Guarantees provided by Kafka:
- Kafka provides order guarantee of messages in a partition. If message B was written after message A, using the same producer in the same partition, then Kafka guarantees that the offset of message B will be higher than message A, and that consumers will read message B after message A.
- Produced messages are considered “committed” when they were written to the partition on all its in-sync replicas (but not necessarily flushed to disk). Producers can choose to receive acknowledgments of sent messages when the message was fully committed, when it was written to the leader, or when it was sent over the network.
- Messages that are committed will not be lost as long as at least one replica remains alive.
- Consumers can only read messages that are committed.
These guarantees can then be "tweaked" by changing Kafka's configuration, depending on the business needs and trade-offs made taking into account other important considerations, such as availability, high throughput, low latency, and hardware costs.
If we allow out-of-sync replicas to become leaders, we risk data loss and inconsistencies.
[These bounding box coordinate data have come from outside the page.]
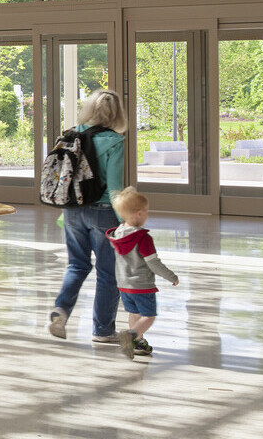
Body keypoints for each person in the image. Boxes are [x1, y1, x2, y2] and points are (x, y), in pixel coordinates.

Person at [49, 89, 131, 345]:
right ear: (116, 114)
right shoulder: (115, 141)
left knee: (77, 265)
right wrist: (124, 219)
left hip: (72, 210)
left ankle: (61, 311)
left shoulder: (70, 135)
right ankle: (103, 330)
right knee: (108, 272)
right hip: (103, 212)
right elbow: (115, 186)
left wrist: (64, 214)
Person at [106, 188, 178, 360]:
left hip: (124, 285)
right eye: (146, 211)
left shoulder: (118, 234)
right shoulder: (143, 238)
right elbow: (153, 263)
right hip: (142, 285)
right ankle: (131, 336)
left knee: (134, 313)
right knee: (148, 316)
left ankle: (138, 342)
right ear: (139, 214)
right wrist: (171, 276)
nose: (147, 214)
If we don’t allow them to become leaders, we face lower availability as we must wait for the original leader to become available before the partition is back online.
There are two important things that everyone who writes applications that produce to Kafka must pay attention to:
- Use the correct
acks
configuration to match reliability requirements - Handle errors correctly both in configuration and in code
Some failure conditions under which integration tests can be run:
- Clients lose connectivity to one of the brokers
- High latency between client and broker
- Disk full
- Hanging disk (also called “brown out”)
- Leader election
- Rolling restart of brokers
- Rolling restart of consumers
- Rolling restart of producers
Trogdor, the test framework for Apache Kafka could be used to simulate systems faults.
Burrow, the Kafka Consumer Lag Checking could be useful in helping monitoring of consumer lags.